Task description =
Among the lines of the records below, count those with the word "been". Reply with that number alone.

Entries provided =
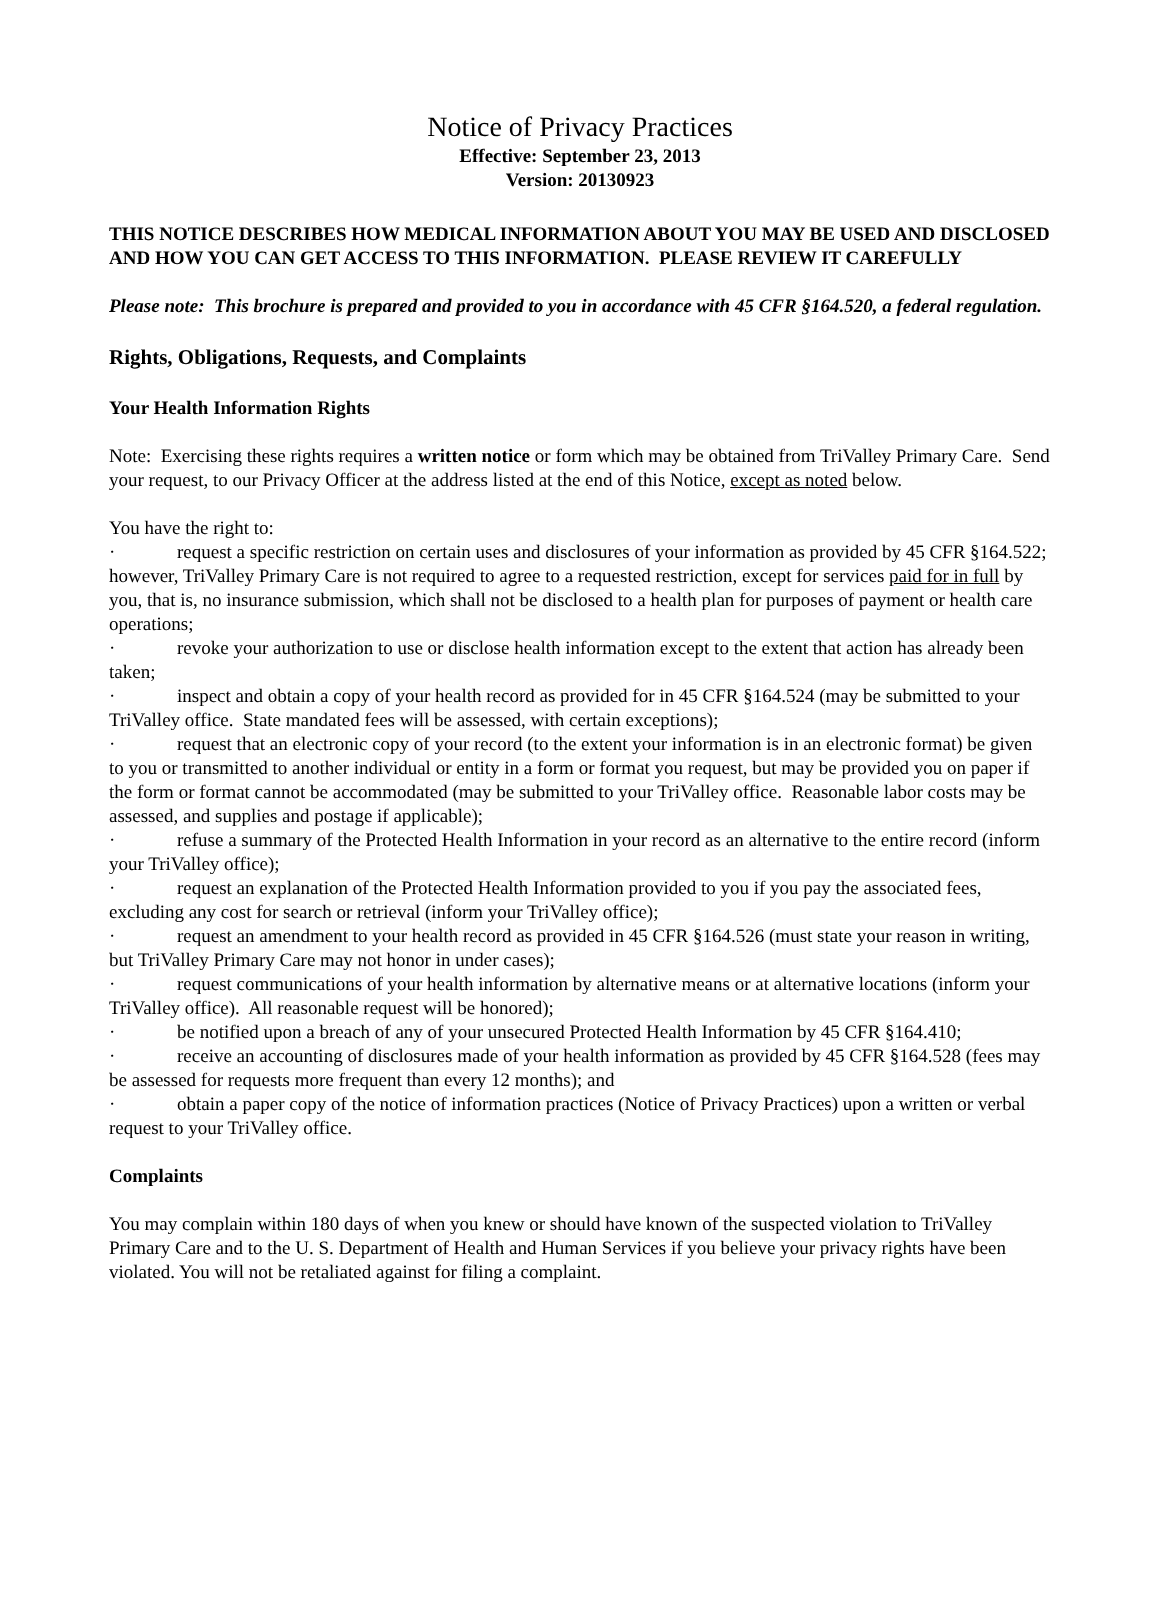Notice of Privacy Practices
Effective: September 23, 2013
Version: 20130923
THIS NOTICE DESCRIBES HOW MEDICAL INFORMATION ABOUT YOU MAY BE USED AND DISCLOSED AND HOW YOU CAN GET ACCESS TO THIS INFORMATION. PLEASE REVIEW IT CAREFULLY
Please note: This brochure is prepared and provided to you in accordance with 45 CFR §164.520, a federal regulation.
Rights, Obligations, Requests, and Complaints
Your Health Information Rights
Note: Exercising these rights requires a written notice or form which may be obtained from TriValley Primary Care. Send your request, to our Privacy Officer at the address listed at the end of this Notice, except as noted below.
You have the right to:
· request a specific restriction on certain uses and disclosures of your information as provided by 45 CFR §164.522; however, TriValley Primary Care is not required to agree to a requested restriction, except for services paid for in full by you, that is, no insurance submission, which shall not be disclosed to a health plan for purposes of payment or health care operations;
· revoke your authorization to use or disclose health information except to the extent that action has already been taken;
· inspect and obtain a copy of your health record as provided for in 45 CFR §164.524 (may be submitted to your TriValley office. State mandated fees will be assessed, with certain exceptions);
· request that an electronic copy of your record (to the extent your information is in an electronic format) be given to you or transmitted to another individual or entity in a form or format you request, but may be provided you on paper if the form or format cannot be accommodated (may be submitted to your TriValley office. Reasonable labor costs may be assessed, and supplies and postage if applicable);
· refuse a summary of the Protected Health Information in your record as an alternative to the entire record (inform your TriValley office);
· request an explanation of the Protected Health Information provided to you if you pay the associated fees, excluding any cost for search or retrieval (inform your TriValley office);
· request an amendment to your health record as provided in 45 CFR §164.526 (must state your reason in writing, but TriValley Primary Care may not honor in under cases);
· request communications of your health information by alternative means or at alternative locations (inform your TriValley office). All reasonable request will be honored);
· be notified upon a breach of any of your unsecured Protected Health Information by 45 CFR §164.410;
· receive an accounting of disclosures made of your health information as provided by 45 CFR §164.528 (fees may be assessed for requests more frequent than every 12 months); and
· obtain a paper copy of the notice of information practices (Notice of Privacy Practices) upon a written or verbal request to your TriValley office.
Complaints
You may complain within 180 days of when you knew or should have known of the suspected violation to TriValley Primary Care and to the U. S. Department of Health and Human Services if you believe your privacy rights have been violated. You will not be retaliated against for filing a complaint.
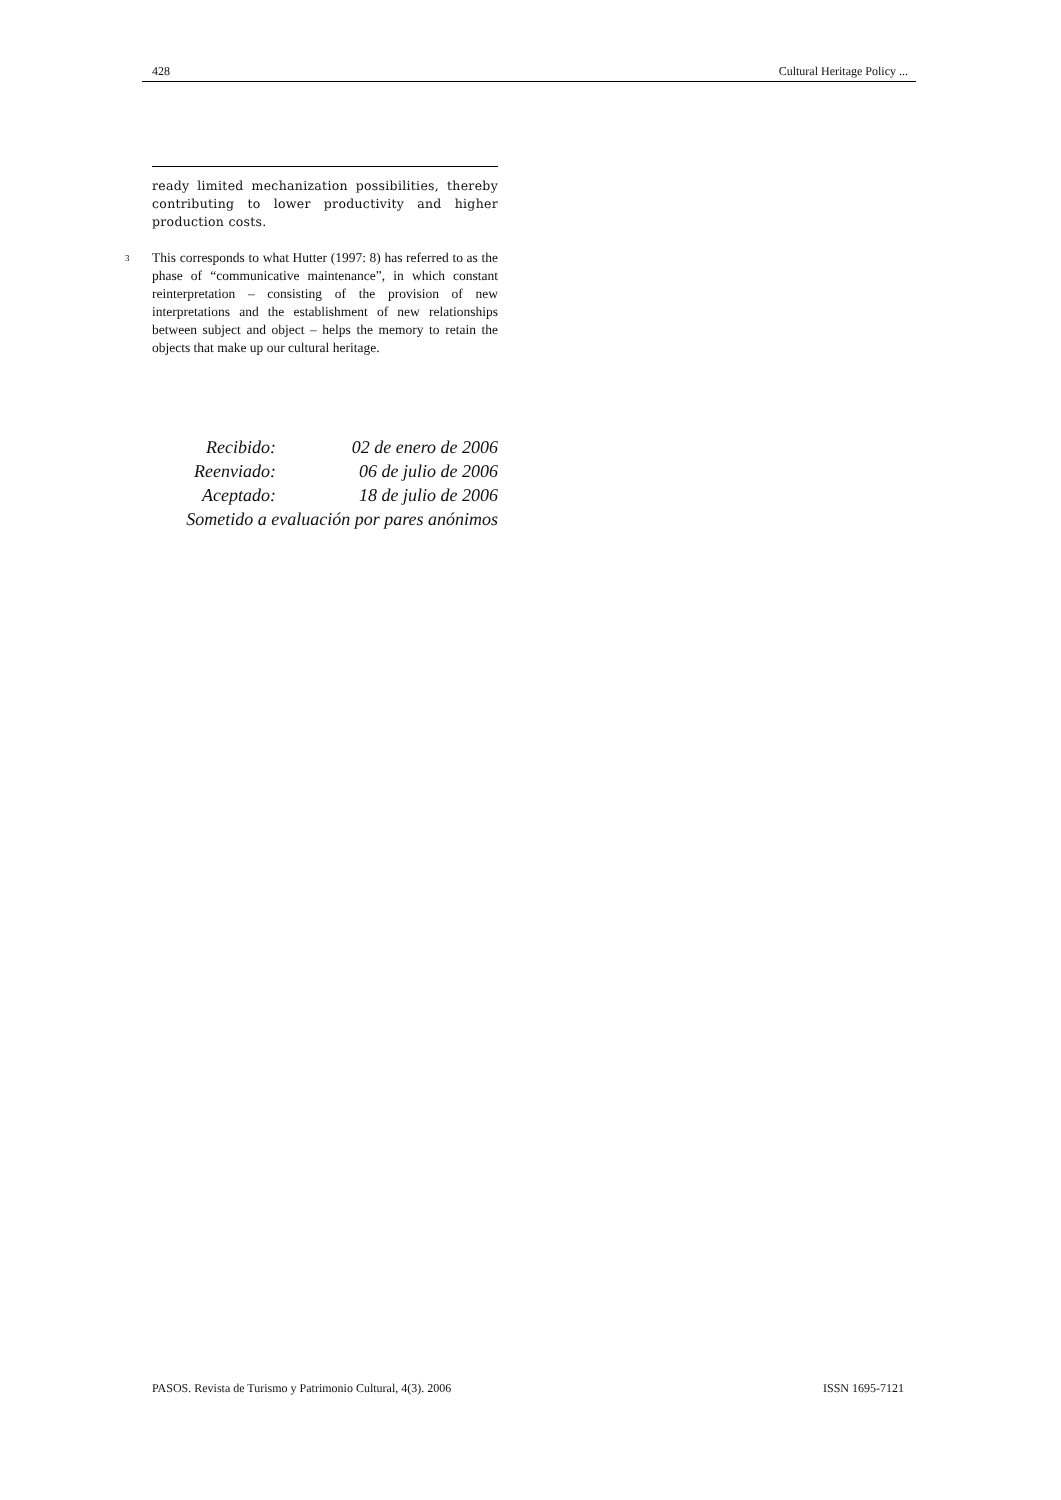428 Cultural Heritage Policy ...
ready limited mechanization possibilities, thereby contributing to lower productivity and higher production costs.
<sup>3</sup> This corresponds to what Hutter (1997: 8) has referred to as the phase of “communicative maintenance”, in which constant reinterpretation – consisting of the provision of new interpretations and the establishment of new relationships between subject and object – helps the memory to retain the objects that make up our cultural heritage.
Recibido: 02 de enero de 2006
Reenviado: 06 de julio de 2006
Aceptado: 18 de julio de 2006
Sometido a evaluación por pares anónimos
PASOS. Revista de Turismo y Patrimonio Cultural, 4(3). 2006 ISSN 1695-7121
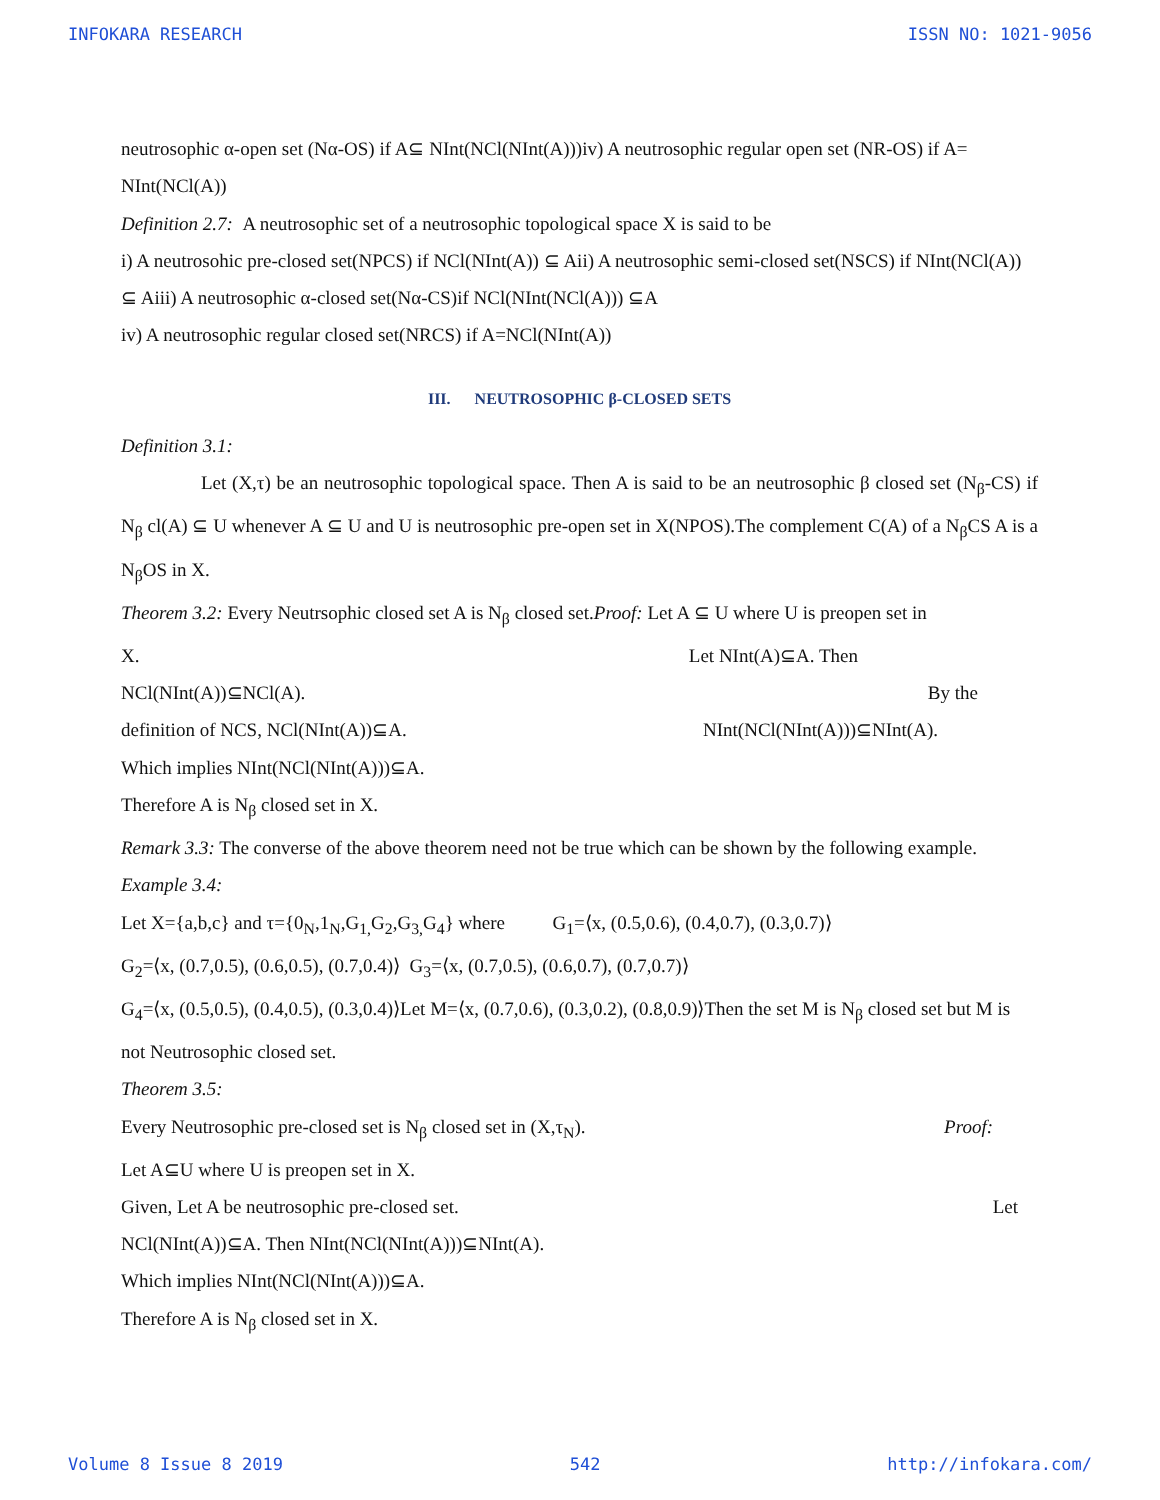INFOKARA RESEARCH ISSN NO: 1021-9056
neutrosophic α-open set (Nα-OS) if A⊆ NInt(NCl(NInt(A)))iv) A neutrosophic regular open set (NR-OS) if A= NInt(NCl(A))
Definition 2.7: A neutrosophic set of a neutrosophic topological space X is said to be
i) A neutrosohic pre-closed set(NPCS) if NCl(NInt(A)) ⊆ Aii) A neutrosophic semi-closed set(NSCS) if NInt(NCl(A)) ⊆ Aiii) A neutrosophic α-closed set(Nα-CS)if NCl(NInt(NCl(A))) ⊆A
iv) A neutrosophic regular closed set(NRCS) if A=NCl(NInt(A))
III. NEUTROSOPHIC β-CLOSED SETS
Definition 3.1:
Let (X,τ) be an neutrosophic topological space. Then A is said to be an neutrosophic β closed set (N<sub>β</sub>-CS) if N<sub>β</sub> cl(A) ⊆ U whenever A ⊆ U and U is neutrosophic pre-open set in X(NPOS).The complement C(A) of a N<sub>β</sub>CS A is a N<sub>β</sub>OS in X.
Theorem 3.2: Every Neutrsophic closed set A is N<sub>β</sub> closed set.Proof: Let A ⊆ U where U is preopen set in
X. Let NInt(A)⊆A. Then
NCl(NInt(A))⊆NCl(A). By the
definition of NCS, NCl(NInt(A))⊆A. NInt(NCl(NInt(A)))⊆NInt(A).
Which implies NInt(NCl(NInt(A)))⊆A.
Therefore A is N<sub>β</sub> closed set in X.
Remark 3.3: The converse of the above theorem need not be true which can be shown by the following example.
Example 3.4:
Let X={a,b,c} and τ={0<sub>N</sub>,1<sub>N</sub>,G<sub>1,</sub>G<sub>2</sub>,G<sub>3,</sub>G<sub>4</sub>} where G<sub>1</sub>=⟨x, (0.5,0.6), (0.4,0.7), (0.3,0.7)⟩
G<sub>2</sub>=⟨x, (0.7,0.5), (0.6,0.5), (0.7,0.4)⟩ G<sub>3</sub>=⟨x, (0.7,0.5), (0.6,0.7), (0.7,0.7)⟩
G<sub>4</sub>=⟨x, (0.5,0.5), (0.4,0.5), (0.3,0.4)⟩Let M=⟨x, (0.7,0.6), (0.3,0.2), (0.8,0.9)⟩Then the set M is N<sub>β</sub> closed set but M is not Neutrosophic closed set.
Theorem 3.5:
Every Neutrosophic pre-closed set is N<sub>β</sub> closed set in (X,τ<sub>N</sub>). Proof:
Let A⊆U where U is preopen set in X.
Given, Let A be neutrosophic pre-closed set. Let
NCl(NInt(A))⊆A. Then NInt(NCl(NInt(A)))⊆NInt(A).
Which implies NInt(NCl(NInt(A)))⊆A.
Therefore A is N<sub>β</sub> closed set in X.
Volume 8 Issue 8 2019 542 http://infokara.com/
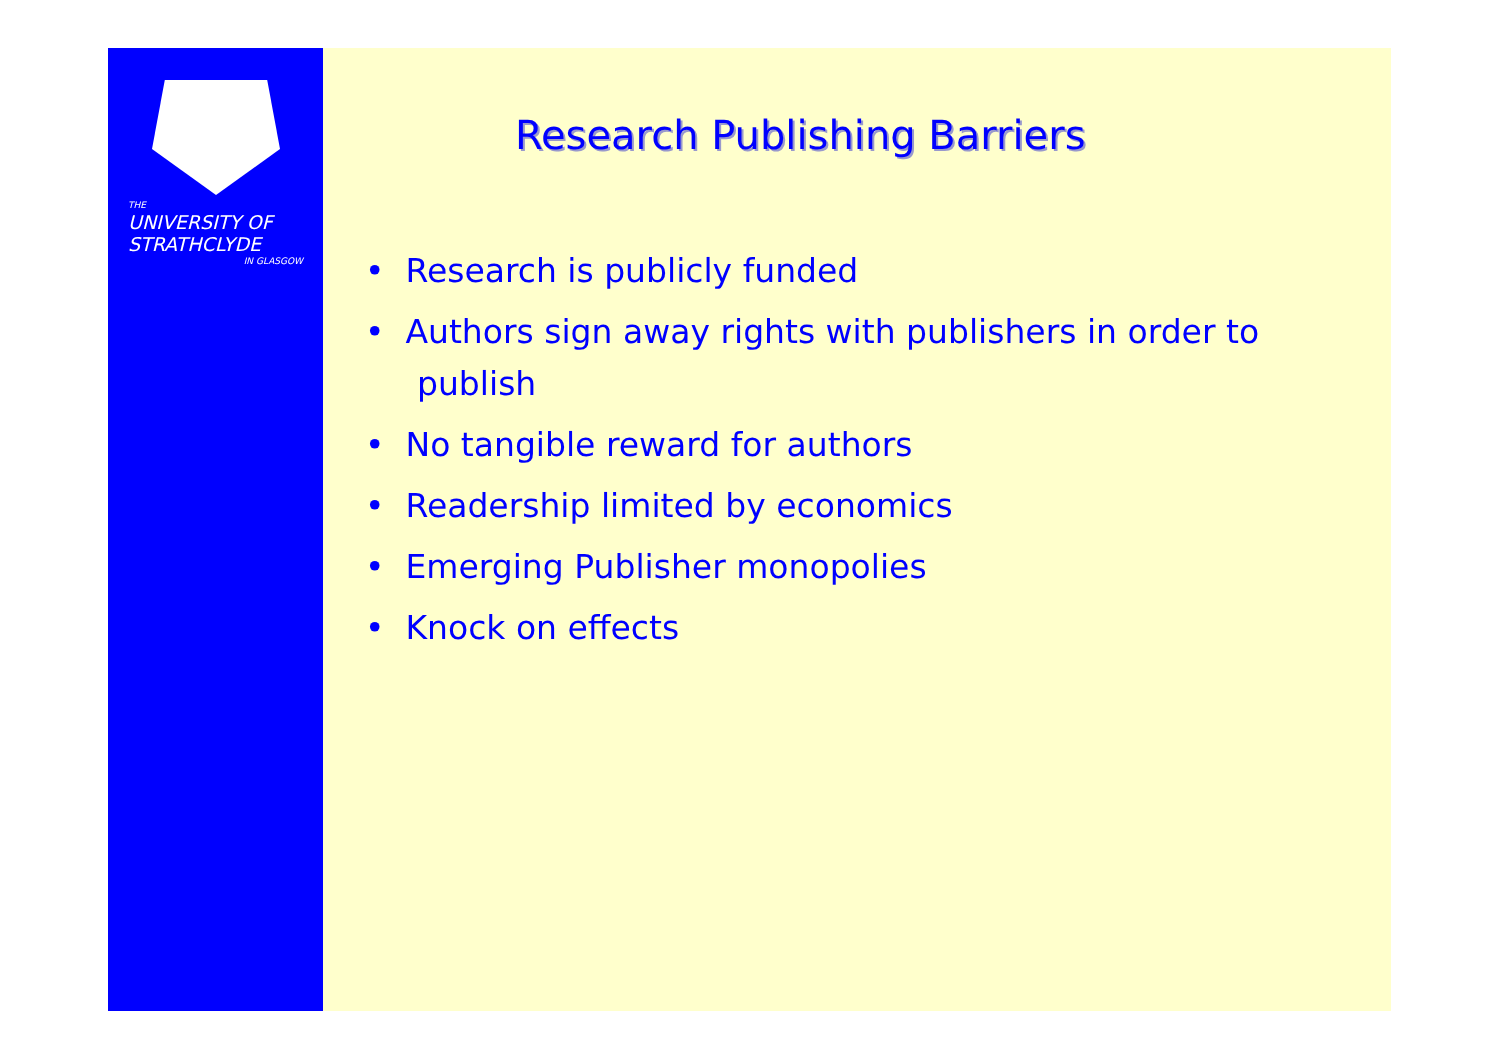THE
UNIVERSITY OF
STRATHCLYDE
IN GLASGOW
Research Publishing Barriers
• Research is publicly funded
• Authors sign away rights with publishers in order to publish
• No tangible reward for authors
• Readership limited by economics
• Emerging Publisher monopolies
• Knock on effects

Exercise output =
2